→ WHAT TO WORK ON
Give the records below again in full, exactly as written, but without any images.

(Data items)
━━━━━━━━

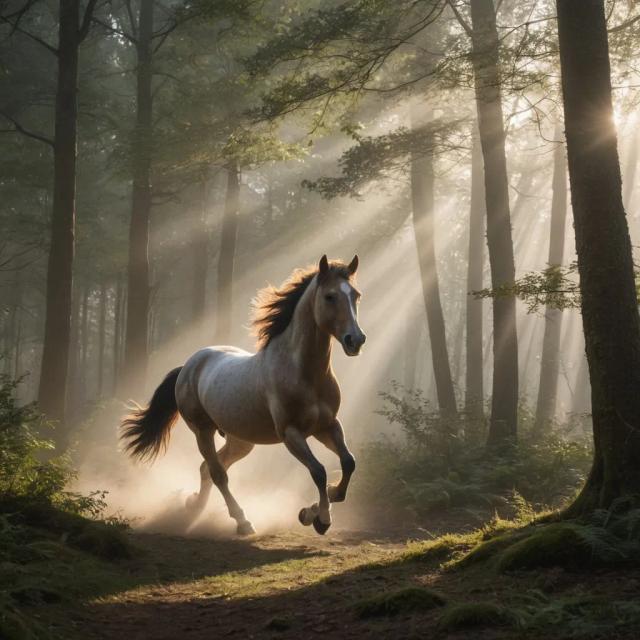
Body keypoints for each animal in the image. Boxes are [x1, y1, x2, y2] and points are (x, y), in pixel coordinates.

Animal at [120, 255, 366, 535]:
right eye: (330, 296)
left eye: (356, 295)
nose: (356, 340)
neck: (302, 372)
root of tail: (190, 365)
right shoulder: (291, 433)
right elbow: (319, 471)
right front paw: (319, 518)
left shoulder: (327, 426)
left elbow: (348, 463)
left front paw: (314, 509)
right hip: (202, 430)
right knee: (218, 473)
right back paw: (242, 521)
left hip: (240, 440)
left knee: (207, 469)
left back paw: (194, 506)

━━━━━━━━

→ EXPECTED ANSWER
Body keypoints for each animal in the image. Boxes are [x1, y1, x2, y2] and points are (x, y), in pixel coordinates.

Animal at [120, 255, 366, 535]:
right eye: (330, 296)
left eye: (356, 295)
nose: (356, 340)
neck: (302, 372)
root of tail: (190, 365)
right shoulder: (291, 433)
right elbow: (319, 471)
right front paw: (319, 518)
left shoulder: (327, 426)
left elbow: (348, 463)
left front paw: (314, 509)
right hip: (202, 430)
right knee: (218, 473)
right back paw: (242, 521)
left hip: (240, 440)
left knee: (207, 469)
left back paw: (194, 506)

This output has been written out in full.